START Document excerpt
Another astronomical factor has an essential impact on the climate of our planet. This is the superposition of orbits of the Earth and the Moon at perihelion. Once every 2000 years the projection to the ecliptic of the major axis of the lunar orbit coincides with the Earth-Sun line at the perihelion. As a consequence, the sum of the tidal forces of the moon and the sun take place. As a result, the tidal force is increased by 12% relative to the minimum values. This leads to the emergence of internal ocean waves, whose raises to the surface the mass of cold water, which cools and saturates with moisture atmospheric flows. That, in turn, leads to global cooling and humidifying the Earth's climate as a whole. That, in turn, leads to global cooling and humidifying the Earth's climate as a whole. Swedish climatologist Petterson discovered this phenomenon at early last century by (Petterson, 1914).
Table 1. Climatic correlations. Russian plain
Perhaps methane hydrates (CH4 • H2O) of the ocean floor play a significant role in the formation of deep waves. Methane hydrates in normal conditions are in equilibrium with the dissolved methane in water (Byalko, 2009; Kennett et al., 2000). Temperature increase or decrease in pressure breaks this balance, and the methane is released from the sediments. The decrease in pressure caused by tidal forces induces methane hydrates effervescence. They pull the cold water masses up, that causes an effect fixed by Petterson.
Terraces of inland water bodies of the Earth demonstrate the high climatic contrast of the 2000-year cycle. (Shnitnikov, 1969; Matyushin, 1996; Ianina, 2009). For example, the range of fluctuations of the Caspian Sea, due to this cycle, is more than 70 meters in the Holocene and 150 meters during the last Glaciation.
END Document excerpt
> **Brief 1**:
Rewrite the climate-cycle passage from "Terraces of inland" to "the last Glaciation.", putting "Black Sea" in place of "Caspian Sea".
> **Brief 2**:
Answer these questions from the climate-cycle passage:
(a) How often does the projection of the lunar orbit's major axis coincide with the Earth-Sun line at perihelion?
(b) By how much does the tidal force increase relative to its minimum values?
(c) What was the range of the Caspian Sea's fluctuations during the last Glaciation?
> **Brief 3**:
In the climate-cycle passage, recast the paragraph beginning "Perhaps methane hydrates" as a bulleted list that keeps its main facts.
Work from the climate-cycle passage alone.
START Record extracts
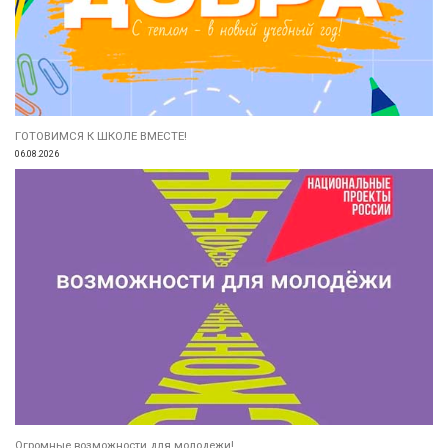
ГОТОВИМСЯ К ШКОЛЕ ВМЕСТЕ!
06.08.2026
Огромные возможности для молодежи!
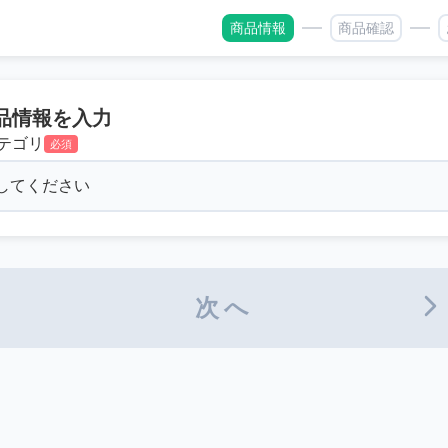
商品情報
商品確認
品情報を入力
テゴリ
必須
次へ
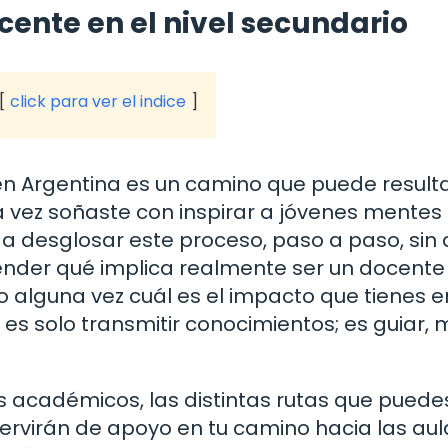
cente en el nivel secundario
click para ver el indice
en Argentina es un camino que puede result
 vez soñaste con inspirar a jóvenes mentes
s a desglosar este proceso, paso a paso, sin 
ender qué implica realmente ser un docente
o alguna vez cuál es el impacto que tienes e
es solo transmitir conocimientos; es guiar, 
os académicos, las distintas rutas que puede
servirán de apoyo en tu camino hacia las aul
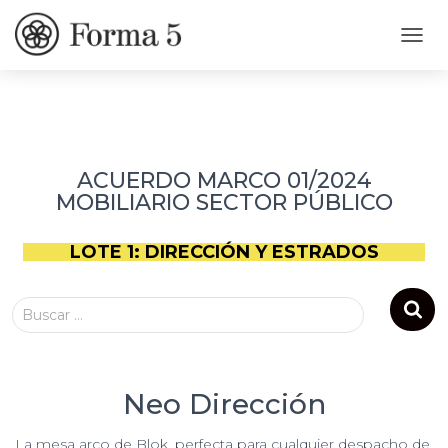
CAMB
ACUERDO MARCO 01/2024
MOBILIARIO SECTOR PÚBLICO
LOTE 1: DIRECCIÓN Y ESTRADOS
Buscar …
Neo Dirección
La mesa arco de Blok, perfecta para cualquier despacho de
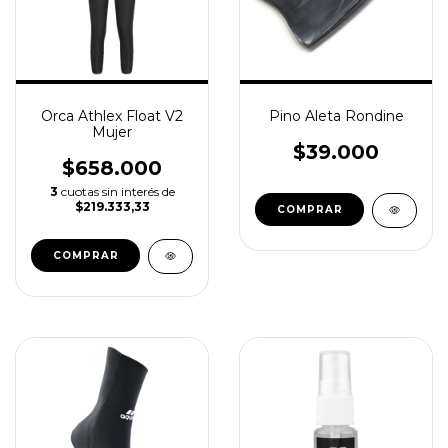
Orca Athlex Float V2
Pino Aleta Rondine
Mujer
$39.000
$658.000
3
cuotas sin interés de
$219.333,33
COMPRAR
COMPRAR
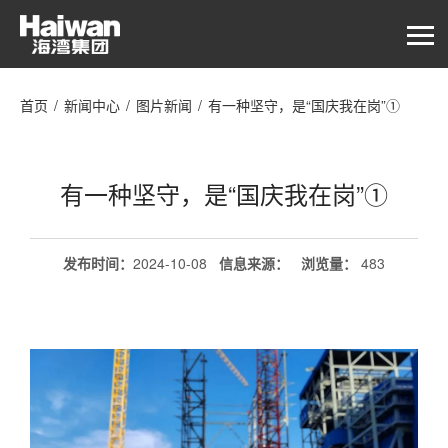
首页
/
新闻中心
/
图片新闻
/
有一种坚守，是“国庆我在岗”①
有一种坚守，是“国庆我在岗”①
发布时间：
2024-10-08
信息来源：
浏览量
：
483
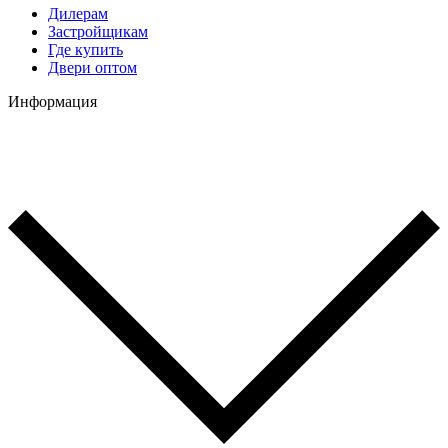
Дилерам
Застройщикам
Где купить
Двери оптом
Информация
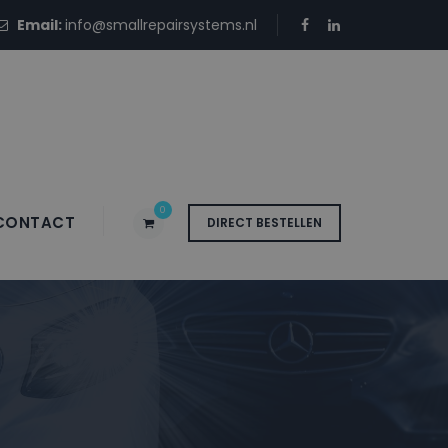
Email:
info@smallrepairsystems.nl
0
CONTACT
DIRECT BESTELLEN
 A4 DARK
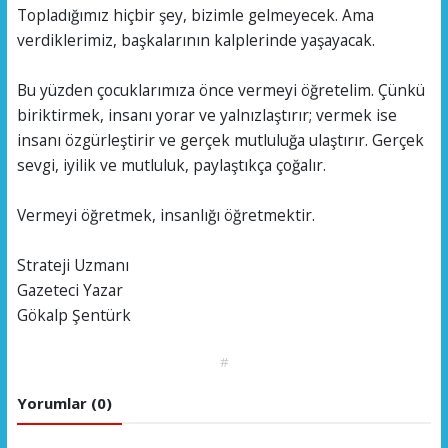
Topladığımız hiçbir şey, bizimle gelmeyecek. Ama
verdiklerimiz, başkalarının kalplerinde yaşayacak.
Bu yüzden çocuklarımıza önce vermeyi öğretelim. Çünkü
biriktirmek, insanı yorar ve yalnızlaştırır; vermek ise
insanı özgürleştirir ve gerçek mutluluğa ulaştırır. Gerçek
sevgi, iyilik ve mutluluk, paylaştıkça çoğalır.
Vermeyi öğretmek, insanlığı öğretmektir.
Strateji Uzmanı
Gazeteci Yazar
Gökalp Şentürk
#
Yorumlar (0)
END Record extracts
> **Exercise answer 1**:
Terraces of inland water bodies of the Earth demonstrate the high climatic contrast of the 2000-year cycle. (Shnitnikov, 1969; Matyushin, 1996; Ianina, 2009). For example, the range of fluctuations of the Black Sea, due to this cycle, is more than 70 meters in the Holocene and 150 meters during the last Glaciation.

> **Exercise answer 2**:
(a) Once every 2000 years.
(b) By 12%.
(c) 150 meters.

> **Exercise answer 3**:
- Methane hydrates (CH4 • H2O) on the ocean floor may play a significant role in forming deep waves.
- Under normal conditions they are in equilibrium with methane dissolved in water.
- A rise in temperature or a drop in pressure breaks this balance, and methane is released from the sediments.
- The pressure drop caused by tidal forces makes the methane hydrates effervesce.
- This pulls cold water masses upward, producing the effect Petterson recorded.